- INFORMATION SHOWN
**********

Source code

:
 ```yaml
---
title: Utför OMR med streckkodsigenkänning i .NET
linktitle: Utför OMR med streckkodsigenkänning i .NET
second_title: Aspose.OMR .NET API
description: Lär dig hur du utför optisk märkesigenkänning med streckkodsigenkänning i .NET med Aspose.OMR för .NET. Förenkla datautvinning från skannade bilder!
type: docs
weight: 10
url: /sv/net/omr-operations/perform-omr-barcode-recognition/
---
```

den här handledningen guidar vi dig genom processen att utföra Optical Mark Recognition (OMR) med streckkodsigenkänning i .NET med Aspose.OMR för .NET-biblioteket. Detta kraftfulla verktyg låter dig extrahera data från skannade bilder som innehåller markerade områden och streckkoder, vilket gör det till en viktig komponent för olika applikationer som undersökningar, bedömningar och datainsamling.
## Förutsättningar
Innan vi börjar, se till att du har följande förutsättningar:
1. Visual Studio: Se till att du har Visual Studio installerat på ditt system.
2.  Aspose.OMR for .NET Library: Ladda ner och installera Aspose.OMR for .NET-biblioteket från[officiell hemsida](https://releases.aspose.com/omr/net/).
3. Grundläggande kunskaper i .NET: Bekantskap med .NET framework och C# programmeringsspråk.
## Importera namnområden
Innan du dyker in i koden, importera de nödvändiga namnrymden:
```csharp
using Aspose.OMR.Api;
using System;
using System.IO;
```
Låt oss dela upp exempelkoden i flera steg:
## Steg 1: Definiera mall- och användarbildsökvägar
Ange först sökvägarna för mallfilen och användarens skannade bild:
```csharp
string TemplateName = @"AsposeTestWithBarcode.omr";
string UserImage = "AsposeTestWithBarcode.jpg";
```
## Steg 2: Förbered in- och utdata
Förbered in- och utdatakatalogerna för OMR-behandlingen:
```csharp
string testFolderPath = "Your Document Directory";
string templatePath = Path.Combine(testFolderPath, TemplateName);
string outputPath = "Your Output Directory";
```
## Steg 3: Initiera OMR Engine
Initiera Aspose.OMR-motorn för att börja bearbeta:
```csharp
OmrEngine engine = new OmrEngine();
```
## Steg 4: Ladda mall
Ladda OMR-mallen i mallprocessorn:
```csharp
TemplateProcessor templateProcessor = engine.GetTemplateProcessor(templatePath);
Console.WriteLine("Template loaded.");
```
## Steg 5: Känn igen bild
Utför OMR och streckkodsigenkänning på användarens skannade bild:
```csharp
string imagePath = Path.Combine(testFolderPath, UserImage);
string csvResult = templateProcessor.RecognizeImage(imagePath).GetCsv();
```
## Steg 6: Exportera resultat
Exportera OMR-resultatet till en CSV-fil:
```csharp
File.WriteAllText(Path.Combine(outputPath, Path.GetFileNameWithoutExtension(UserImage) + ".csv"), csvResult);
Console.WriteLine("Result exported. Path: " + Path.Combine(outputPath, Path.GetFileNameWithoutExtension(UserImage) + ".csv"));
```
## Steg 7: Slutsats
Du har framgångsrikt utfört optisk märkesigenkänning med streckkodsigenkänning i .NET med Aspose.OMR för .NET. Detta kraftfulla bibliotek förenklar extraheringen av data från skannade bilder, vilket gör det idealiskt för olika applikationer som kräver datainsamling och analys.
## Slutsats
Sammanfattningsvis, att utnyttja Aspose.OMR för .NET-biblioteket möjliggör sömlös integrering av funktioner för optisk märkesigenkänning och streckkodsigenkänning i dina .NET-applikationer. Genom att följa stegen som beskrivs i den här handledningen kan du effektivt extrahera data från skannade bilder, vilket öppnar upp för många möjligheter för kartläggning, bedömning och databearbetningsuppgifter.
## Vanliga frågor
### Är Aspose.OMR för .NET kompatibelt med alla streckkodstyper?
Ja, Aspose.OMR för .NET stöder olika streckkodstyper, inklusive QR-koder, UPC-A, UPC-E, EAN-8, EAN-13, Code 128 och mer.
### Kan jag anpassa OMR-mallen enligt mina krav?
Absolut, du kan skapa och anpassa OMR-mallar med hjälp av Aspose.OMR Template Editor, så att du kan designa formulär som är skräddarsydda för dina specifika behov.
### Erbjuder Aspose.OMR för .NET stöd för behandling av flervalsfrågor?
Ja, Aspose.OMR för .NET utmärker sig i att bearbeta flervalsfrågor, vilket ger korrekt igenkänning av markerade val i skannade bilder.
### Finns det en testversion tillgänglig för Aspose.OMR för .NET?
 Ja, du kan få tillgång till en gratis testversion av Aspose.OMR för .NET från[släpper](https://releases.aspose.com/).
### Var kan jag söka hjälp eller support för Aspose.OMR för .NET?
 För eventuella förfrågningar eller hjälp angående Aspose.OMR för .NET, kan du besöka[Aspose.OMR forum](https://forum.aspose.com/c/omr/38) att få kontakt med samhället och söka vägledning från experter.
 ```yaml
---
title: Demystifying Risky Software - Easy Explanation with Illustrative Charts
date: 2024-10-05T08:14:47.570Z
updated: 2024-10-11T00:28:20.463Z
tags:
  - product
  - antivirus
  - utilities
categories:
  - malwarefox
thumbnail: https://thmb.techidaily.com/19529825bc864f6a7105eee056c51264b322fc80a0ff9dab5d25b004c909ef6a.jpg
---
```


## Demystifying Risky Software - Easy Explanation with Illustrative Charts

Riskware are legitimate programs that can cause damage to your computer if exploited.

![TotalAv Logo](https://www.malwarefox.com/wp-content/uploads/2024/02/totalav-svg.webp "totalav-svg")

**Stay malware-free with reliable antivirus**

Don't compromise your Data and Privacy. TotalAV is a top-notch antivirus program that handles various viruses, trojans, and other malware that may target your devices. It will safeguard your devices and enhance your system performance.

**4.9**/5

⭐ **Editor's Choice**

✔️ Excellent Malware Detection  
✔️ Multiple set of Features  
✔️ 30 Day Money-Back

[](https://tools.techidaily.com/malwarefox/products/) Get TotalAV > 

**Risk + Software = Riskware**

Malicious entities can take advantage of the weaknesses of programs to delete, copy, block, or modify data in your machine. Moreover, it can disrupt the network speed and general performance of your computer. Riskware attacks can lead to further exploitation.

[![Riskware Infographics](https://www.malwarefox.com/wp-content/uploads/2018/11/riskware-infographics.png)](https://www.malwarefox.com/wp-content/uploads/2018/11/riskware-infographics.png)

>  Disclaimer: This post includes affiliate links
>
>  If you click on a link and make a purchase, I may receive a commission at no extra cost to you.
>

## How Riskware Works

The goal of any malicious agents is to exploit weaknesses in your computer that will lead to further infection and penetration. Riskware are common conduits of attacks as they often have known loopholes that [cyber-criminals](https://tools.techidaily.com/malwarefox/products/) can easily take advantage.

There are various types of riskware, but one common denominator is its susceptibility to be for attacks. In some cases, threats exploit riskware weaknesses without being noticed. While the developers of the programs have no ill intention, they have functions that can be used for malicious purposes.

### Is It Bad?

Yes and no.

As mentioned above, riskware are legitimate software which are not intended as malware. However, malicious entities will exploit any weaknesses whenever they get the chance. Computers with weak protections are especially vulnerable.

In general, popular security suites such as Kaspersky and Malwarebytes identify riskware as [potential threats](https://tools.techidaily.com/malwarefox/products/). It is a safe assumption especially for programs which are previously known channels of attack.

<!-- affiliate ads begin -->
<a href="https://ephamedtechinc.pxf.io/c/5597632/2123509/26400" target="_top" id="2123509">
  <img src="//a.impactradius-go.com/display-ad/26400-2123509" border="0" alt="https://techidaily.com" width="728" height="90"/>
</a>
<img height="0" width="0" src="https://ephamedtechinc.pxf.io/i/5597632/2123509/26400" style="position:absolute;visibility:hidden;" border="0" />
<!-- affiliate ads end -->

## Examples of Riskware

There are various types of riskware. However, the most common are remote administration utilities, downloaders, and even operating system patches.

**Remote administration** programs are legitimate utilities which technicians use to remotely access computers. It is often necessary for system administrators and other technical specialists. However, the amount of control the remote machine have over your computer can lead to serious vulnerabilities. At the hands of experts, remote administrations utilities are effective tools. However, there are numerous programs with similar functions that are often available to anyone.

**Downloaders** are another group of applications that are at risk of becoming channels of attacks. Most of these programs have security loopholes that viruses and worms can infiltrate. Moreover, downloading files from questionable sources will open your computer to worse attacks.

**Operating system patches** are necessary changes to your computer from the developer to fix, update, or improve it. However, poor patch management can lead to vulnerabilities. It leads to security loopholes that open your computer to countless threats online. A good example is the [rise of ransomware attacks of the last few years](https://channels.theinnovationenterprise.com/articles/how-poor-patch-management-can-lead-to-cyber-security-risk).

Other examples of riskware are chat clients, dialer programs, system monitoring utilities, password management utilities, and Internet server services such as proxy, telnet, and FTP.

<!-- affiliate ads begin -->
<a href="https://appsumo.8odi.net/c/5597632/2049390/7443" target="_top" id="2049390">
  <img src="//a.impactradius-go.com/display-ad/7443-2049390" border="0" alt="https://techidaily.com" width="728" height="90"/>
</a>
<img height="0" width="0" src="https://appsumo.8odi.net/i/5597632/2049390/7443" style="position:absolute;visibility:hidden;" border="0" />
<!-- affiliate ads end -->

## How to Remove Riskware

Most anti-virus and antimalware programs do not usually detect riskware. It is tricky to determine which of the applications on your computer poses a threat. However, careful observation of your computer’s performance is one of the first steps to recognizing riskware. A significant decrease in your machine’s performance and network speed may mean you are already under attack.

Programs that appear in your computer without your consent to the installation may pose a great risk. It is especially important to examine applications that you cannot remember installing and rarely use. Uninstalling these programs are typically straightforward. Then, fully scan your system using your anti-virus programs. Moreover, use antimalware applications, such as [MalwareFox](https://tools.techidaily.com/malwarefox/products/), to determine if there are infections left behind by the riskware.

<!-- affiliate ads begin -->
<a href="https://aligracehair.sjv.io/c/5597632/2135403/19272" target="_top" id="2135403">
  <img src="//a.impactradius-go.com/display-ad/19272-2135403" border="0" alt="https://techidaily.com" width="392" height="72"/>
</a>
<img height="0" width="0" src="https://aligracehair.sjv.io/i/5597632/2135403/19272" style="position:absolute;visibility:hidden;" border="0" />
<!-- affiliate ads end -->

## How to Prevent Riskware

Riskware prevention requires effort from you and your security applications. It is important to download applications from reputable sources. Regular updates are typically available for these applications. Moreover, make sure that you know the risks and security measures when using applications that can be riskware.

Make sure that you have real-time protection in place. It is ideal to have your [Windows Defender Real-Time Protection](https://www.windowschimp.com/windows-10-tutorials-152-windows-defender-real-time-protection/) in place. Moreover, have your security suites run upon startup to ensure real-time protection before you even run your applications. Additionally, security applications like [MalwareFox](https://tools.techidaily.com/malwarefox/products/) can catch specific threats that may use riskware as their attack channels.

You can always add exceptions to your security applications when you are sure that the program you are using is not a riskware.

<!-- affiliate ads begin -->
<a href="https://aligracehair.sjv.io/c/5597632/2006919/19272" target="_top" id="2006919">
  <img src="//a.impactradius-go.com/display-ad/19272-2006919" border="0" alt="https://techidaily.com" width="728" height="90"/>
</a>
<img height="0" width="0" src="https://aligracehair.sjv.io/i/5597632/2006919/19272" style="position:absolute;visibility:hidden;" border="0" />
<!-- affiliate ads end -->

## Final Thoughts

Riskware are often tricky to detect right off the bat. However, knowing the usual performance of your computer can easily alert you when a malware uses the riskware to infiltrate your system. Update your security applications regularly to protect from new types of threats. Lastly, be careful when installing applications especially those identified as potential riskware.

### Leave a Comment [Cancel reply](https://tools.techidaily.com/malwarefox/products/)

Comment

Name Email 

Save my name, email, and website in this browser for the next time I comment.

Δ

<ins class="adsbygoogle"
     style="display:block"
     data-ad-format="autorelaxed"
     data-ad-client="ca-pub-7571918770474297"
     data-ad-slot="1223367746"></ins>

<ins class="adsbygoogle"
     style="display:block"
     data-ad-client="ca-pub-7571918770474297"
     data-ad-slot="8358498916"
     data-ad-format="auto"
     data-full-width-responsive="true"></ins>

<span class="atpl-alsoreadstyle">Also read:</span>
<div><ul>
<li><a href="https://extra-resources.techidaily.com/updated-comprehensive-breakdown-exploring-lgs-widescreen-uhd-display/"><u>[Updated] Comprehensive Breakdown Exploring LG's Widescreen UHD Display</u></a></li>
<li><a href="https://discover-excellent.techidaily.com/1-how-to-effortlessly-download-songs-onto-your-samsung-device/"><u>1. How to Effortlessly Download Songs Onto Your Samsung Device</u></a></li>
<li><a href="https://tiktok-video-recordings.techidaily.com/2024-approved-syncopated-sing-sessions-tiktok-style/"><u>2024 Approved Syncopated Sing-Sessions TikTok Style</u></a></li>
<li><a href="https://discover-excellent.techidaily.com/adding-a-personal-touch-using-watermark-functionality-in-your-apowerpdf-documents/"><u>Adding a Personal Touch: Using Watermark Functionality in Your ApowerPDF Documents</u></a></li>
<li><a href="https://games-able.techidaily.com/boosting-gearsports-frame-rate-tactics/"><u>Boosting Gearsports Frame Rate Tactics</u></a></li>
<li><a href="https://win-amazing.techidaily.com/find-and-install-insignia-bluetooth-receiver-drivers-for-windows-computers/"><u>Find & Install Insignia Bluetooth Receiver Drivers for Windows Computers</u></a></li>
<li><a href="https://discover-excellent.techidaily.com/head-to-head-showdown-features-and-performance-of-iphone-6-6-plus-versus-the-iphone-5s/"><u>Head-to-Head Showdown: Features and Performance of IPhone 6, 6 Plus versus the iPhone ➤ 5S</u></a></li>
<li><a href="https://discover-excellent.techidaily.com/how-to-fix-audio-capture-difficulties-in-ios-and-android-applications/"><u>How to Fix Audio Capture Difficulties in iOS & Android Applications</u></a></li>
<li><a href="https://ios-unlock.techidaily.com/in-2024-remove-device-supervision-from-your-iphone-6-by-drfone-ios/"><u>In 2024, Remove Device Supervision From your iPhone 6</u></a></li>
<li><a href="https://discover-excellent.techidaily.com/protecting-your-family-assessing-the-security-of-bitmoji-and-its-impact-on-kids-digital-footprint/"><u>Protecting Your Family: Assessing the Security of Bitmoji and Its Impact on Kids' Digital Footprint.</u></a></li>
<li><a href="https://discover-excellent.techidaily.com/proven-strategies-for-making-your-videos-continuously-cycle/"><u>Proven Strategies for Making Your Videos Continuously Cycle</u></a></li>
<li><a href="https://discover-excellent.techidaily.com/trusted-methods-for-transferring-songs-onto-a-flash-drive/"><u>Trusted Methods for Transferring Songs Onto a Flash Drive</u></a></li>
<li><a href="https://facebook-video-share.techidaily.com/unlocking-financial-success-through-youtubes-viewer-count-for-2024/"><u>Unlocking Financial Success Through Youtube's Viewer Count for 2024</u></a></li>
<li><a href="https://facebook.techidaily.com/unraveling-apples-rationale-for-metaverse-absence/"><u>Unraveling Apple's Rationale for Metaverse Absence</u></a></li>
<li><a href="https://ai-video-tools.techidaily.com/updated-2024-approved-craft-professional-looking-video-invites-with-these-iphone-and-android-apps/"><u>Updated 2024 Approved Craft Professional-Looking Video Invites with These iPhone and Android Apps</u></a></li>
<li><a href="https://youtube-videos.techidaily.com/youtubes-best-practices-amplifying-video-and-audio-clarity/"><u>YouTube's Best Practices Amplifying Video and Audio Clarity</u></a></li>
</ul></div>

**********

- TASK TO CARRY OUT
Each line above from the one with "### Erbjuder Aspose.OMR" up to and including the one with "30 Day Money-Back" must be set down exactly, and no line outside that span may appear.

- OUTPUT BELOW
### Erbjuder Aspose.OMR för .NET stöd för behandling av flervalsfrågor?
Ja, Aspose.OMR för .NET utmärker sig i att bearbeta flervalsfrågor, vilket ger korrekt igenkänning av markerade val i skannade bilder.
### Finns det en testversion tillgänglig för Aspose.OMR för .NET?
 Ja, du kan få tillgång till en gratis testversion av Aspose.OMR för .NET från[släpper](https://releases.aspose.com/).
### Var kan jag söka hjälp eller support för Aspose.OMR för .NET?
 För eventuella förfrågningar eller hjälp angående Aspose.OMR för .NET, kan du besöka[Aspose.OMR forum](https://forum.aspose.com/c/omr/38) att få kontakt med samhället och söka vägledning från experter.
 ```yaml
---
title: Demystifying Risky Software - Easy Explanation with Illustrative Charts
date: 2024-10-05T08:14:47.570Z
updated: 2024-10-11T00:28:20.463Z
tags:
  - product
  - antivirus
  - utilities
categories:
  - malwarefox
thumbnail: https://thmb.techidaily.com/19529825bc864f6a7105eee056c51264b322fc80a0ff9dab5d25b004c909ef6a.jpg
---
```


## Demystifying Risky Software - Easy Explanation with Illustrative Charts

Riskware are legitimate programs that can cause damage to your computer if exploited.

![TotalAv Logo](https://www.malwarefox.com/wp-content/uploads/2024/02/totalav-svg.webp "totalav-svg")

**Stay malware-free with reliable antivirus**

Don't compromise your Data and Privacy. TotalAV is a top-notch antivirus program that handles various viruses, trojans, and other malware that may target your devices. It will safeguard your devices and enhance your system performance.

**4.9**/5

⭐ **Editor's Choice**

✔️ Excellent Malware Detection  
✔️ Multiple set of Features  
✔️ 30 Day Money-Back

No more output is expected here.